Count and cofactor matroids of highly connected graphs

We consider two types of matroids defined on the edge set of a graph G: count matroids $M_{k,\ell }\left(G\right)$, in which independence is defined by a sparsity count involving the parameters k and ℓ, and the $C_2^1$-cofactor matroid $C\left(G\right)$, in which independence is defined by linear independence in the cofactor matrix of G. We show, for each pair $(k,\ell )$, that if G is sufficiently highly connected, then $G-e$ has maximum rank for all $e\in E\left(G\right)$, and the matroid $M_{k,\ell }\left(G\right)$ is connected. These results unify and extend several previous results, including theorems of Nash-Williams and Tutte ($k=\ell =1$), and Lovász and Yemini ($k=2,\ell =3$). We also prove that if G is highly connected, then the vertical connectivity of $C\left(G\right)$ is also high.
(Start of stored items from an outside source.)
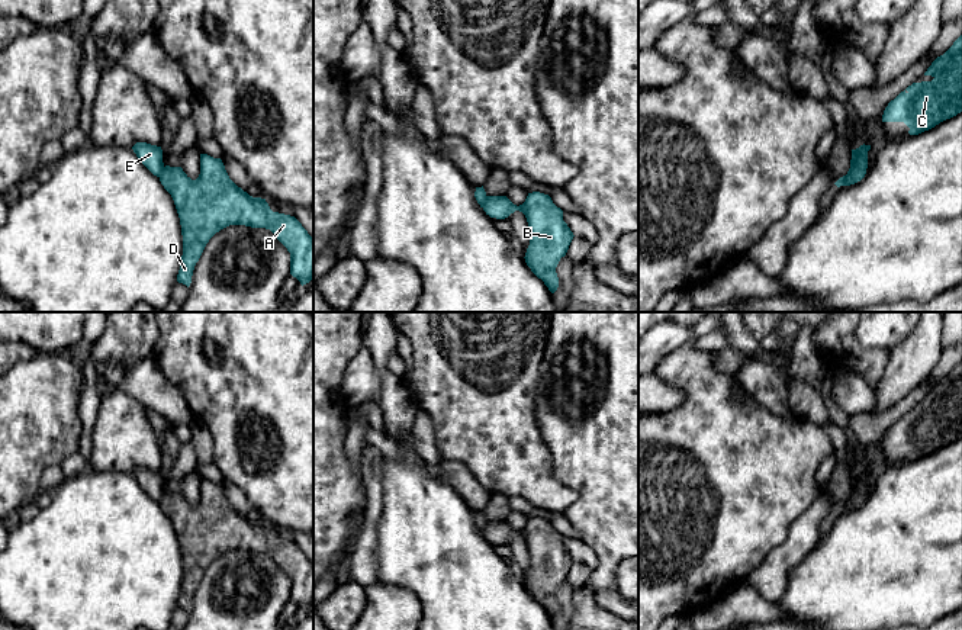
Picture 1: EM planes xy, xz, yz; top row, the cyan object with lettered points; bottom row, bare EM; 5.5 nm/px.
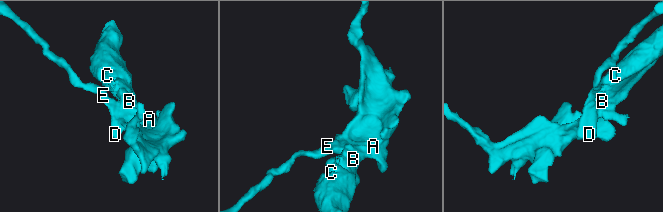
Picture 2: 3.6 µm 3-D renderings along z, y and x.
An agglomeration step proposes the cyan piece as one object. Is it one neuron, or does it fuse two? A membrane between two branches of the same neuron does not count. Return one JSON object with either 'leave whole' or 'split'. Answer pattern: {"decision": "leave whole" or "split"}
{"decision": "split"}

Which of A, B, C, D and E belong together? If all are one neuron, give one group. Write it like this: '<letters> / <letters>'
A B C D / E

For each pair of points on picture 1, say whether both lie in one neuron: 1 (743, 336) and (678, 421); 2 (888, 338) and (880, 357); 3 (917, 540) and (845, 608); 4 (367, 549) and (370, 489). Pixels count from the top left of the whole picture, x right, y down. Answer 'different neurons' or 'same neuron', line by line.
1: different neurons
2: different neurons
3: same neuron
4: same neuron

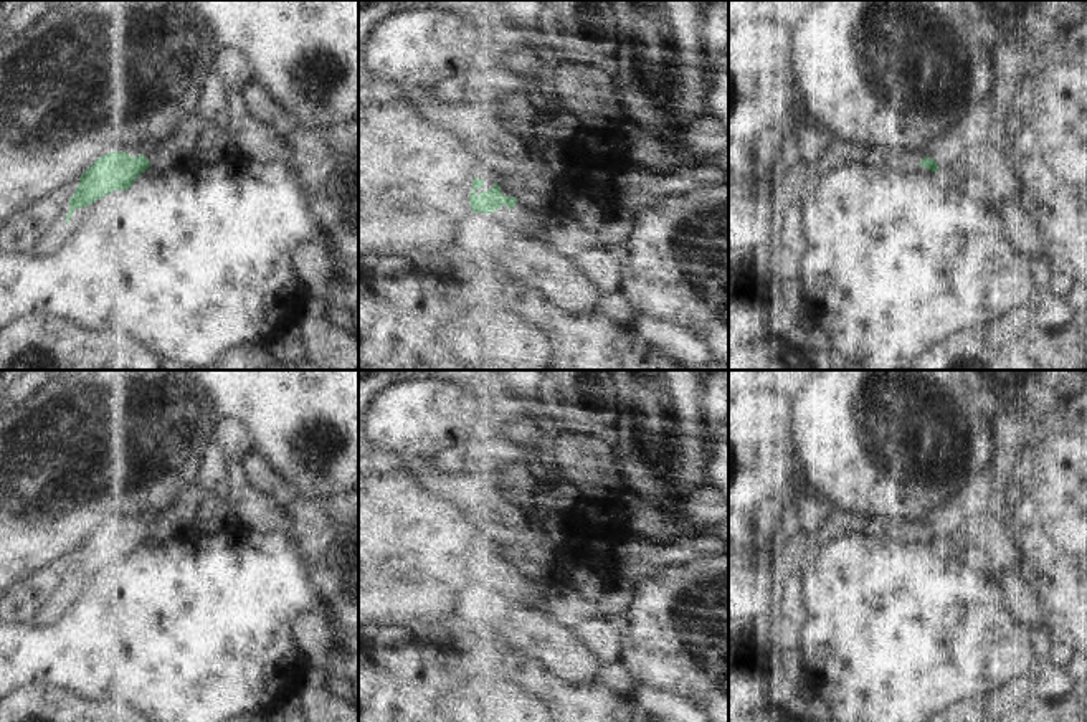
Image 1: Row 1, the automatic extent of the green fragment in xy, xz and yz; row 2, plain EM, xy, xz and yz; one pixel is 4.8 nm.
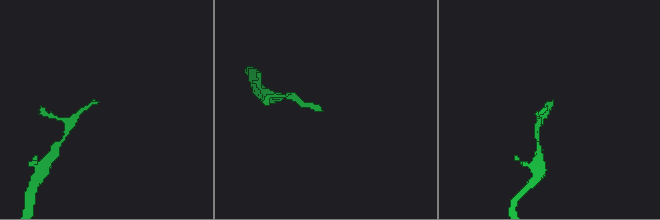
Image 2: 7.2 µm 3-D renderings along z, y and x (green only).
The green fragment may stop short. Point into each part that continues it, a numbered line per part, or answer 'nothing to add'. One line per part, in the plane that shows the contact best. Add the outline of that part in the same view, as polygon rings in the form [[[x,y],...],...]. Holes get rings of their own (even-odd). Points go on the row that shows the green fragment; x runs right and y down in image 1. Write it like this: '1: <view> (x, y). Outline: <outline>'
1: yz (949, 151). Outline: [[[956,127],[932,144],[925,157],[933,159],[938,169],[953,169],[970,154],[973,144],[968,129]]]

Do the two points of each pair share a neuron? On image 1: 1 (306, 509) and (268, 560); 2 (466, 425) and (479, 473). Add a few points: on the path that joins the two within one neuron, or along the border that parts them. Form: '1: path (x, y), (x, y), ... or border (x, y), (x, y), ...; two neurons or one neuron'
1: border (289, 532), (301, 546), (303, 555), (311, 567); two neurons
2: border (501, 418), (478, 443), (456, 445), (435, 455); two neurons

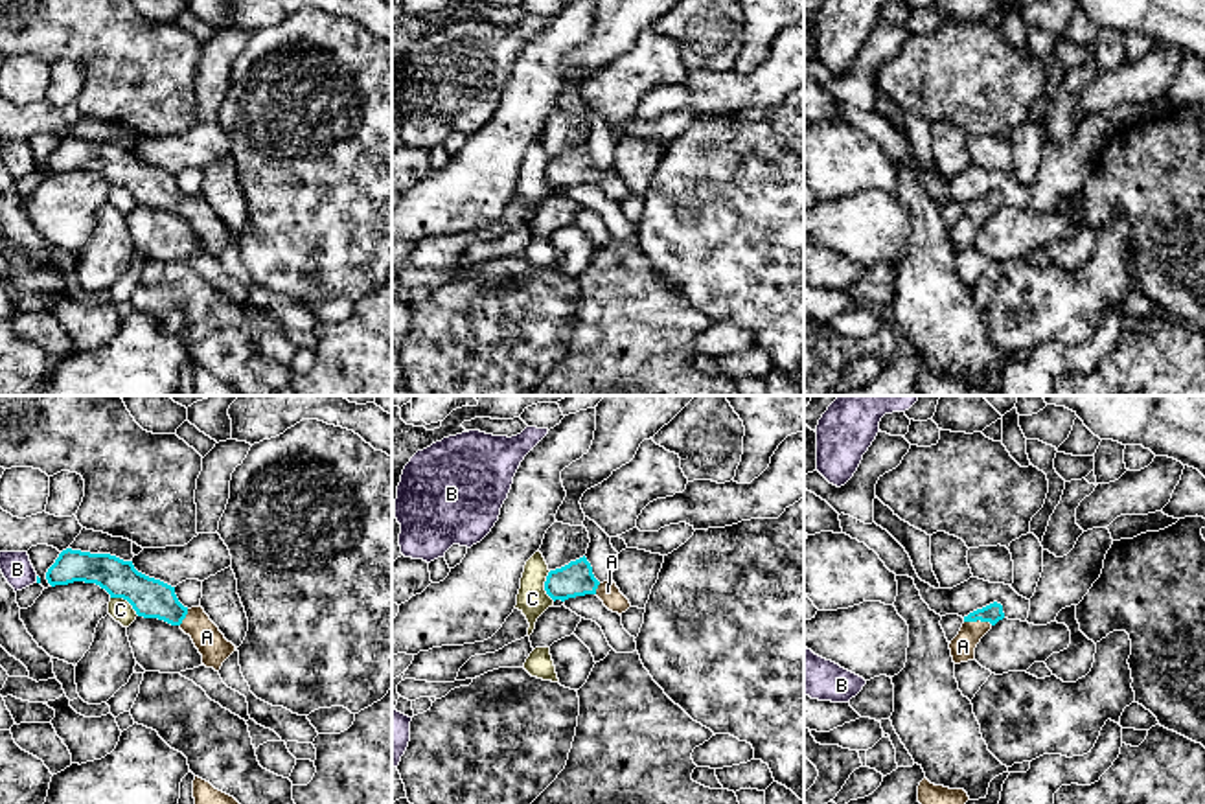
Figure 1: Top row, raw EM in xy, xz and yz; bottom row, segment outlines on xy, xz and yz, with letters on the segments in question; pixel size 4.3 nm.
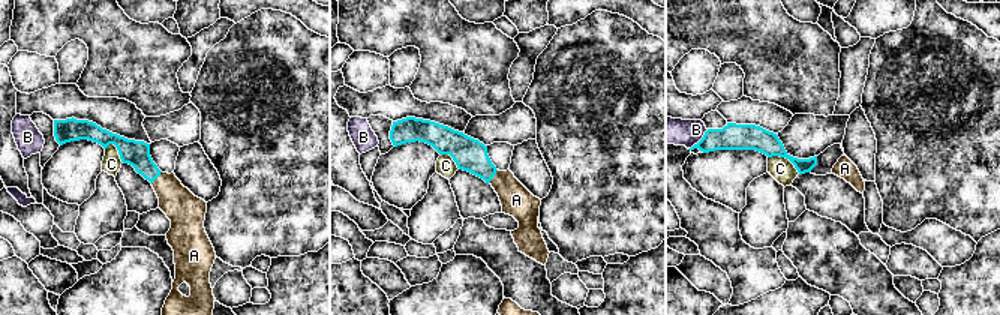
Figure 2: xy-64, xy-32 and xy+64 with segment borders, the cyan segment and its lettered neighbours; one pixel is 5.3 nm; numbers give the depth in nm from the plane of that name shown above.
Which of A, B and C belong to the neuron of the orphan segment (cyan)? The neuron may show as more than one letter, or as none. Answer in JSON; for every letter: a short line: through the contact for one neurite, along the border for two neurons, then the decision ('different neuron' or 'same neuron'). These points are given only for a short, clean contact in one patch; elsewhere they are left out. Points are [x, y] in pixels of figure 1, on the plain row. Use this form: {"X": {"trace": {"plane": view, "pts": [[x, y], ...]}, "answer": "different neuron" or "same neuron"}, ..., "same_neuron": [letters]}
{"A": {"trace": {"plane": "yz", "pts": [[992, 201], [979, 206], [963, 234]]}, "answer": "same neuron"}, "B": {"answer": "different neuron"}, "C": {"trace": {"plane": "xy", "pts": [[111, 184], [122, 184], [138, 203]]}, "answer": "different neuron"}, "same_neuron": ["A"]}

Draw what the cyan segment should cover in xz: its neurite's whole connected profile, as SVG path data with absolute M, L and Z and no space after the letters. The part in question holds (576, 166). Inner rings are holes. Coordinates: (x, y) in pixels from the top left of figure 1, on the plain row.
M585 144L561 156L550 158L545 178L554 190L596 182L609 199L618 202L631 195L629 188L620 180L613 167L600 171L594 166L592 155Z

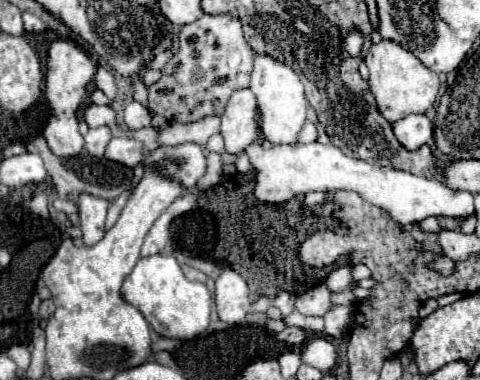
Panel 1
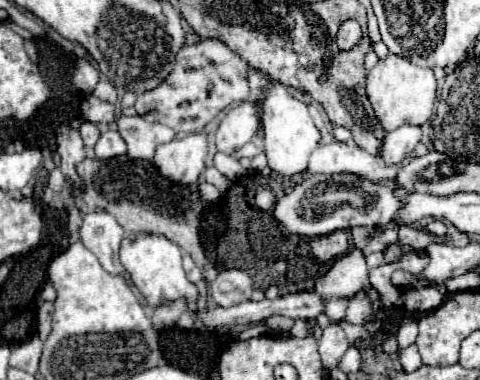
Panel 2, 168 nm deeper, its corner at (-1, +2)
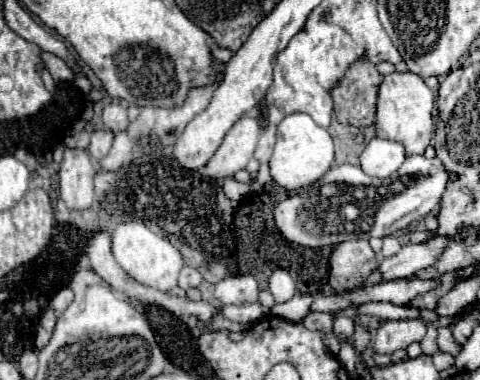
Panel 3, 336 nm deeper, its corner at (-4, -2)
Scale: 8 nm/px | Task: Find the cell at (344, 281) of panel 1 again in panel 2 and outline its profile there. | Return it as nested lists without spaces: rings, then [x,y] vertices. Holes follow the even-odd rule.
[[[390,222],[390,224],[386,224],[386,226],[382,226],[374,232],[374,238],[368,242],[372,248],[364,246],[362,254],[368,256],[370,252],[380,252],[380,250],[384,250],[390,244],[396,244],[396,242],[398,242],[398,226],[394,222]]]

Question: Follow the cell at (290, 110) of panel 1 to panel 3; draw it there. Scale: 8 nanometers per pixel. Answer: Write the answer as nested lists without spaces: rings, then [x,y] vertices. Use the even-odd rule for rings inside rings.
[[[289,114],[277,126],[277,144],[271,156],[271,178],[285,190],[299,190],[315,184],[333,164],[333,140],[329,132],[313,122],[309,114]]]

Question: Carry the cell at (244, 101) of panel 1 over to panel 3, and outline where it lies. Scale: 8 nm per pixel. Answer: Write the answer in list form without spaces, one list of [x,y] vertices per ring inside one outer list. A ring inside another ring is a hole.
[[[243,116],[241,120],[237,120],[235,126],[223,138],[213,158],[203,166],[203,172],[219,180],[219,178],[231,178],[235,172],[243,170],[247,162],[253,158],[259,134],[261,126],[255,118]]]

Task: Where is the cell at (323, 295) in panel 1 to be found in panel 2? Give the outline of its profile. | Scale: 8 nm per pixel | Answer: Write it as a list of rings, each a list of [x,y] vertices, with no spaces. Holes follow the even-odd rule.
[[[356,226],[356,228],[352,228],[350,232],[352,232],[352,238],[354,238],[356,248],[354,248],[352,252],[348,252],[346,256],[338,258],[338,260],[334,262],[334,266],[332,266],[322,278],[318,278],[316,284],[314,284],[314,292],[322,298],[324,314],[326,314],[332,322],[340,322],[340,320],[344,320],[344,316],[346,316],[346,308],[348,308],[352,296],[354,296],[354,294],[356,294],[356,292],[368,282],[368,268],[366,268],[366,260],[364,260],[360,248],[368,244],[368,240],[370,240],[372,234],[374,234],[374,228],[362,228],[362,226]]]

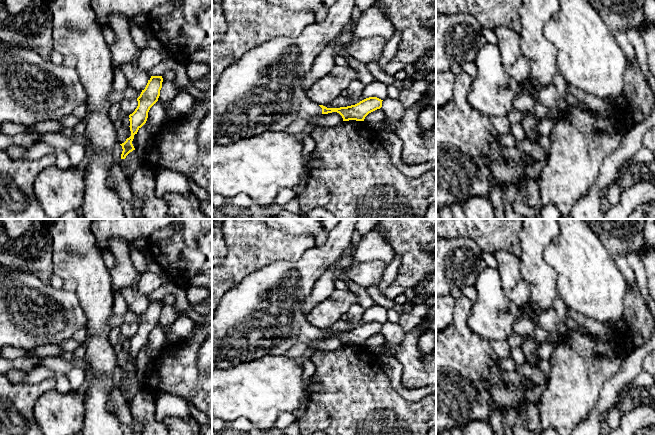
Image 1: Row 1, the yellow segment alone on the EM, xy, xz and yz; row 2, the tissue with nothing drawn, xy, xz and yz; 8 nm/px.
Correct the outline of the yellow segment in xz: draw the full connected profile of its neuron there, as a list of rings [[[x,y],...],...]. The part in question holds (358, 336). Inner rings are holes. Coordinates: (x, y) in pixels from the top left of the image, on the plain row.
[[[339,219],[324,245],[307,250],[296,262],[276,261],[251,273],[222,297],[212,317],[212,360],[217,369],[229,369],[266,355],[284,355],[297,343],[332,336],[339,337],[343,345],[364,345],[369,337],[382,331],[383,324],[369,321],[355,329],[327,332],[312,326],[302,311],[304,300],[320,277],[351,244],[358,220]]]

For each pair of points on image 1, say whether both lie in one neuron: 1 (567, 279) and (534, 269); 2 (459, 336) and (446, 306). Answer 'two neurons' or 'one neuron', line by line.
1: two neurons
2: two neurons

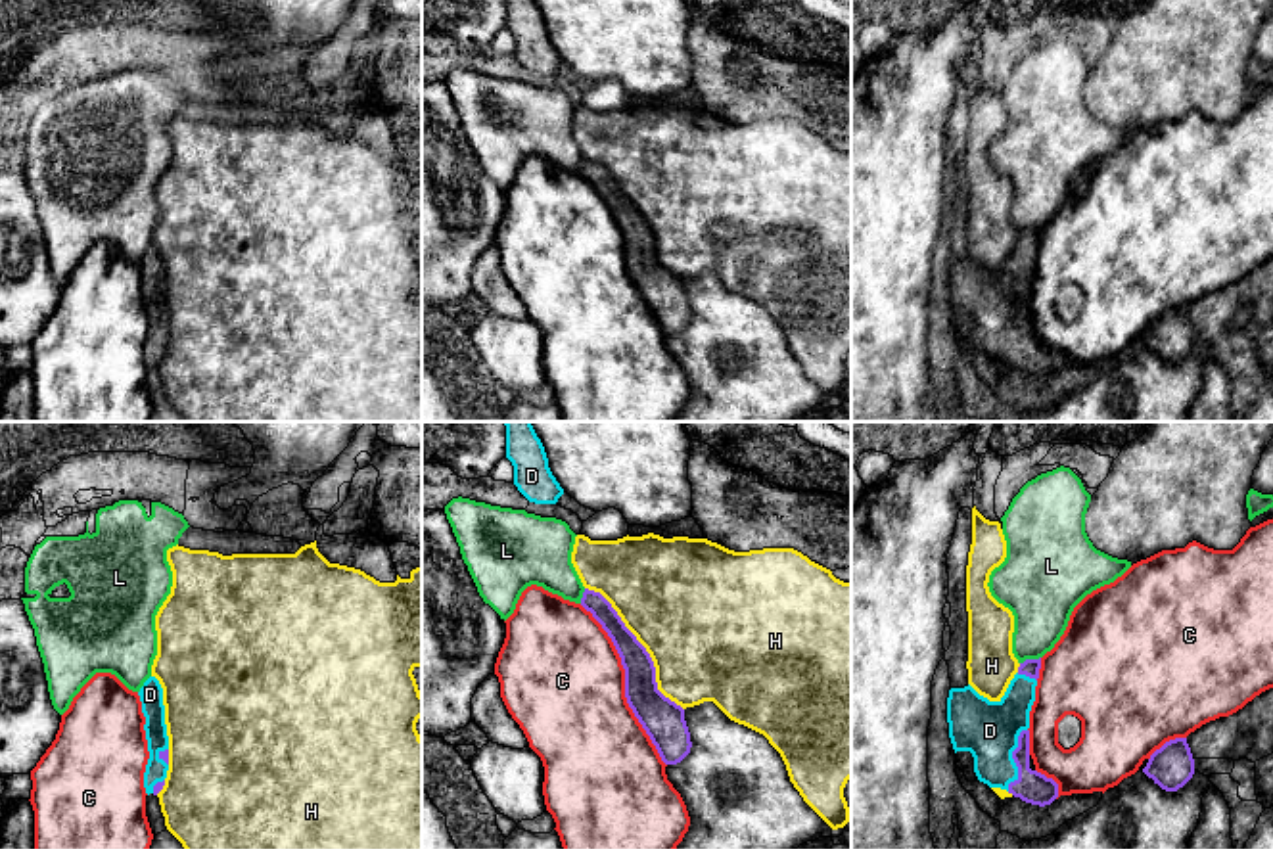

We use these results to generalize Whitney's celebrated result on the graphic matroid of G (which corresponds to $M_{1,1}\left(G\right)$) to all count matroids and to the $C_2^1$-cofactor matroid: if G is highly connected, depending on k and ℓ, then the count matroid $M_{k,\ell }\left(G\right)$ uniquely determines G; and similarly, if G is 14-connected, then its $C_2^1$-cofactor matroid $C\left(G\right)$ uniquely determines G. We also derive similar results for the t-fold union of the $C_2^1$-cofactor matroid, and use them to prove that every 24-connected graph has a spanning tree T for which $G-E\left(T\right)$ is 3-connected, which verifies a case of a conjecture of Kriesell.